**PROBLEM DESCRIPTION**
Nothing but the records themselves, exactly as written and free of pictures, should appear in your response.

___

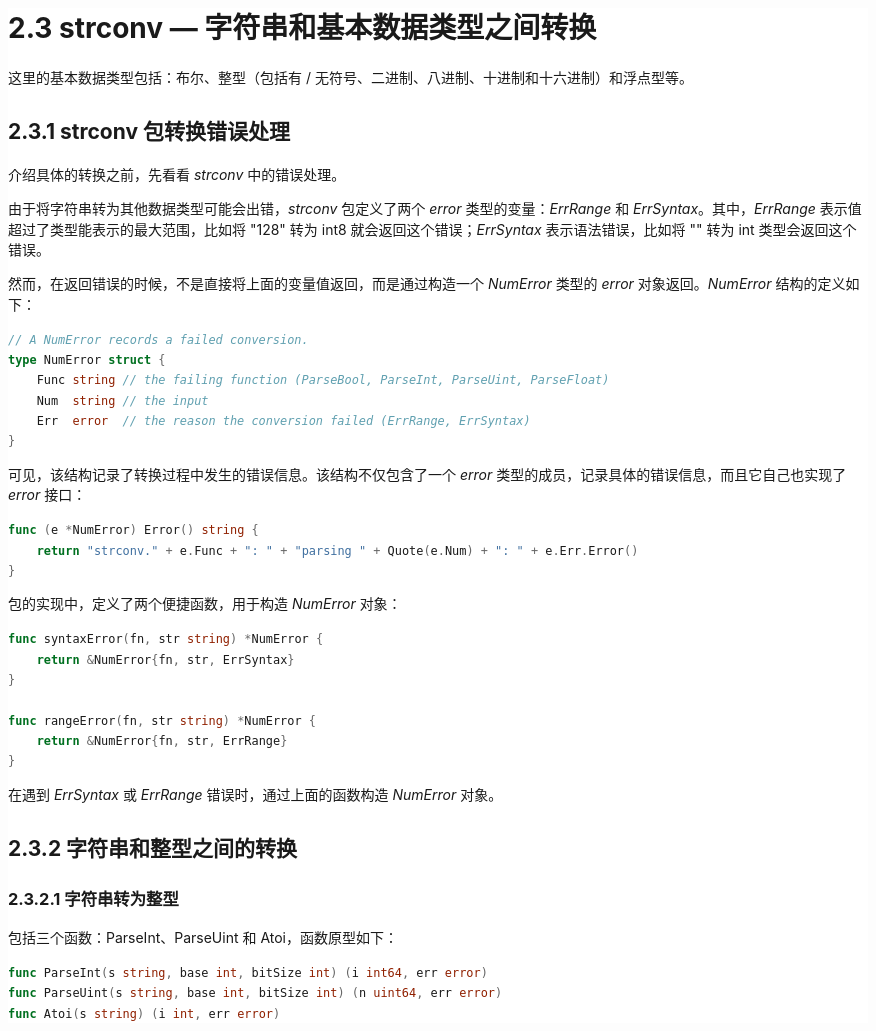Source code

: # 2.3 strconv — 字符串和基本数据类型之间转换 #

这里的基本数据类型包括：布尔、整型（包括有 / 无符号、二进制、八进制、十进制和十六进制）和浮点型等。

## 2.3.1 strconv 包转换错误处理 ##

介绍具体的转换之前，先看看 *strconv* 中的错误处理。

由于将字符串转为其他数据类型可能会出错，*strconv* 包定义了两个 *error* 类型的变量：*ErrRange* 和 *ErrSyntax*。其中，*ErrRange* 表示值超过了类型能表示的最大范围，比如将 "128" 转为 int8 就会返回这个错误；*ErrSyntax* 表示语法错误，比如将 "" 转为 int 类型会返回这个错误。

然而，在返回错误的时候，不是直接将上面的变量值返回，而是通过构造一个 *NumError* 类型的 *error* 对象返回。*NumError* 结构的定义如下：

```go
// A NumError records a failed conversion.
type NumError struct {
	Func string // the failing function (ParseBool, ParseInt, ParseUint, ParseFloat)
	Num  string // the input
	Err  error  // the reason the conversion failed (ErrRange, ErrSyntax)
}
```

可见，该结构记录了转换过程中发生的错误信息。该结构不仅包含了一个 *error* 类型的成员，记录具体的错误信息，而且它自己也实现了 *error* 接口：

```go
func (e *NumError) Error() string {
	return "strconv." + e.Func + ": " + "parsing " + Quote(e.Num) + ": " + e.Err.Error()
}
```

包的实现中，定义了两个便捷函数，用于构造 *NumError* 对象：

```go
func syntaxError(fn, str string) *NumError {
	return &NumError{fn, str, ErrSyntax}
}

func rangeError(fn, str string) *NumError {
	return &NumError{fn, str, ErrRange}
}
```

在遇到 *ErrSyntax* 或 *ErrRange* 错误时，通过上面的函数构造 *NumError* 对象。

## 2.3.2 字符串和整型之间的转换 ##

### 2.3.2.1 字符串转为整型 ###

包括三个函数：ParseInt、ParseUint 和 Atoi，函数原型如下：

```go
func ParseInt(s string, base int, bitSize int) (i int64, err error)
func ParseUint(s string, base int, bitSize int) (n uint64, err error)
func Atoi(s string) (i int, err error)
```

___

**TASK SOLUTION**
Source code

: # 2.3 strconv — 字符串和基本数据类型之间转换 #

这里的基本数据类型包括：布尔、整型（包括有 / 无符号、二进制、八进制、十进制和十六进制）和浮点型等。

## 2.3.1 strconv 包转换错误处理 ##

介绍具体的转换之前，先看看 *strconv* 中的错误处理。

由于将字符串转为其他数据类型可能会出错，*strconv* 包定义了两个 *error* 类型的变量：*ErrRange* 和 *ErrSyntax*。其中，*ErrRange* 表示值超过了类型能表示的最大范围，比如将 "128" 转为 int8 就会返回这个错误；*ErrSyntax* 表示语法错误，比如将 "" 转为 int 类型会返回这个错误。

然而，在返回错误的时候，不是直接将上面的变量值返回，而是通过构造一个 *NumError* 类型的 *error* 对象返回。*NumError* 结构的定义如下：

```go
// A NumError records a failed conversion.
type NumError struct {
	Func string // the failing function (ParseBool, ParseInt, ParseUint, ParseFloat)
	Num  string // the input
	Err  error  // the reason the conversion failed (ErrRange, ErrSyntax)
}
```

可见，该结构记录了转换过程中发生的错误信息。该结构不仅包含了一个 *error* 类型的成员，记录具体的错误信息，而且它自己也实现了 *error* 接口：

```go
func (e *NumError) Error() string {
	return "strconv." + e.Func + ": " + "parsing " + Quote(e.Num) + ": " + e.Err.Error()
}
```

包的实现中，定义了两个便捷函数，用于构造 *NumError* 对象：

```go
func syntaxError(fn, str string) *NumError {
	return &NumError{fn, str, ErrSyntax}
}

func rangeError(fn, str string) *NumError {
	return &NumError{fn, str, ErrRange}
}
```

在遇到 *ErrSyntax* 或 *ErrRange* 错误时，通过上面的函数构造 *NumError* 对象。

## 2.3.2 字符串和整型之间的转换 ##

### 2.3.2.1 字符串转为整型 ###

包括三个函数：ParseInt、ParseUint 和 Atoi，函数原型如下：

```go
func ParseInt(s string, base int, bitSize int) (i int64, err error)
func ParseUint(s string, base int, bitSize int) (n uint64, err error)
func Atoi(s string) (i int, err error)
```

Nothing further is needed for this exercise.